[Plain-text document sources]
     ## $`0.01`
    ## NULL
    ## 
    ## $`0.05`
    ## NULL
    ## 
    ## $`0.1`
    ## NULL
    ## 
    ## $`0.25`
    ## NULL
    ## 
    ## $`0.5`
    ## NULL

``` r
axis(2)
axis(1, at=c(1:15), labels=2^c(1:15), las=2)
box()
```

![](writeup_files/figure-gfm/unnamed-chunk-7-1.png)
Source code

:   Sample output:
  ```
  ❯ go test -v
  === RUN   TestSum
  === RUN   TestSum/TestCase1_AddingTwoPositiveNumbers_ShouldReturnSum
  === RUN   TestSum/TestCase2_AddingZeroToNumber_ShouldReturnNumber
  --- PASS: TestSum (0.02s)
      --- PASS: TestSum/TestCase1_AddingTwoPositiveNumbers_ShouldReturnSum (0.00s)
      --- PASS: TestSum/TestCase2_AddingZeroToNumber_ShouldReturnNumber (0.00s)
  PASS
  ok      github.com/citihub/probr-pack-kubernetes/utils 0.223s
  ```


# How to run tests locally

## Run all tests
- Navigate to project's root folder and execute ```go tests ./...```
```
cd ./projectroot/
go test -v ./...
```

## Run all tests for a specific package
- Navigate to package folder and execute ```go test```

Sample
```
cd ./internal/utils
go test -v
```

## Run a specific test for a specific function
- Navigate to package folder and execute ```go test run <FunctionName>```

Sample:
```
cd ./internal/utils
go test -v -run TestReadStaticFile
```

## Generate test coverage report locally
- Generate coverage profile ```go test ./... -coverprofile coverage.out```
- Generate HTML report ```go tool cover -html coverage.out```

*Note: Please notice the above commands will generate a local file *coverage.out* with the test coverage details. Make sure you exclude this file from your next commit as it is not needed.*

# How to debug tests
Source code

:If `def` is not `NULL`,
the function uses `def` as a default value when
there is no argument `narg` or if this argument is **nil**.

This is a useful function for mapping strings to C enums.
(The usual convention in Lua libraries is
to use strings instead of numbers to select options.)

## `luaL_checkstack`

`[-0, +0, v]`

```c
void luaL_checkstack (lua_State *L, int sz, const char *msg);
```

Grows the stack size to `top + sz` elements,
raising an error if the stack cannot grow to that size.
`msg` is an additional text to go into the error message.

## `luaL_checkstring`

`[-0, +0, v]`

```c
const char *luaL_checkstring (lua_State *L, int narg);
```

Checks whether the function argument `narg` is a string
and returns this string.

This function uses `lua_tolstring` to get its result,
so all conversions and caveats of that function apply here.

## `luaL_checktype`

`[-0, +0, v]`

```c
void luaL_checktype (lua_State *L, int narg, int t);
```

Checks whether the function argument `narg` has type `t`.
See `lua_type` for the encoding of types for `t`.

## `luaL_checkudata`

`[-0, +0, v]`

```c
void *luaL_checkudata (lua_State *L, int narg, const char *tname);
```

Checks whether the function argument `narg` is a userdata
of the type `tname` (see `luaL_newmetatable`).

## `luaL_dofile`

__Activity__: Set down the data once more, word for word.

__Solution for this task__:
     ## $`0.01`
    ## NULL
    ## 
    ## $`0.05`
    ## NULL
    ## 
    ## $`0.1`
    ## NULL
    ## 
    ## $`0.25`
    ## NULL
    ## 
    ## $`0.5`
    ## NULL

``` r
axis(2)
axis(1, at=c(1:15), labels=2^c(1:15), las=2)
box()
```

![](writeup_files/figure-gfm/unnamed-chunk-7-1.png)
Source code

:   Sample output:
  ```
  ❯ go test -v
  === RUN   TestSum
  === RUN   TestSum/TestCase1_AddingTwoPositiveNumbers_ShouldReturnSum
  === RUN   TestSum/TestCase2_AddingZeroToNumber_ShouldReturnNumber
  --- PASS: TestSum (0.02s)
      --- PASS: TestSum/TestCase1_AddingTwoPositiveNumbers_ShouldReturnSum (0.00s)
      --- PASS: TestSum/TestCase2_AddingZeroToNumber_ShouldReturnNumber (0.00s)
  PASS
  ok      github.com/citihub/probr-pack-kubernetes/utils 0.223s
  ```


# How to run tests locally

## Run all tests
- Navigate to project's root folder and execute ```go tests ./...```
```
cd ./projectroot/
go test -v ./...
```

## Run all tests for a specific package
- Navigate to package folder and execute ```go test```

Sample
```
cd ./internal/utils
go test -v
```

## Run a specific test for a specific function
- Navigate to package folder and execute ```go test run <FunctionName>```

Sample:
```
cd ./internal/utils
go test -v -run TestReadStaticFile
```

## Generate test coverage report locally
- Generate coverage profile ```go test ./... -coverprofile coverage.out```
- Generate HTML report ```go tool cover -html coverage.out```

*Note: Please notice the above commands will generate a local file *coverage.out* with the test coverage details. Make sure you exclude this file from your next commit as it is not needed.*

# How to debug tests
Source code

:If `def` is not `NULL`,
the function uses `def` as a default value when
there is no argument `narg` or if this argument is **nil**.

This is a useful function for mapping strings to C enums.
(The usual convention in Lua libraries is
to use strings instead of numbers to select options.)

## `luaL_checkstack`

`[-0, +0, v]`

```c
void luaL_checkstack (lua_State *L, int sz, const char *msg);
```

Grows the stack size to `top + sz` elements,
raising an error if the stack cannot grow to that size.
`msg` is an additional text to go into the error message.

## `luaL_checkstring`

`[-0, +0, v]`

```c
const char *luaL_checkstring (lua_State *L, int narg);
```

Checks whether the function argument `narg` is a string
and returns this string.

This function uses `lua_tolstring` to get its result,
so all conversions and caveats of that function apply here.

## `luaL_checktype`

`[-0, +0, v]`

```c
void luaL_checktype (lua_State *L, int narg, int t);
```

Checks whether the function argument `narg` has type `t`.
See `lua_type` for the encoding of types for `t`.

## `luaL_checkudata`

`[-0, +0, v]`

```c
void *luaL_checkudata (lua_State *L, int narg, const char *tname);
```

Checks whether the function argument `narg` is a userdata
of the type `tname` (see `luaL_newmetatable`).

## `luaL_dofile`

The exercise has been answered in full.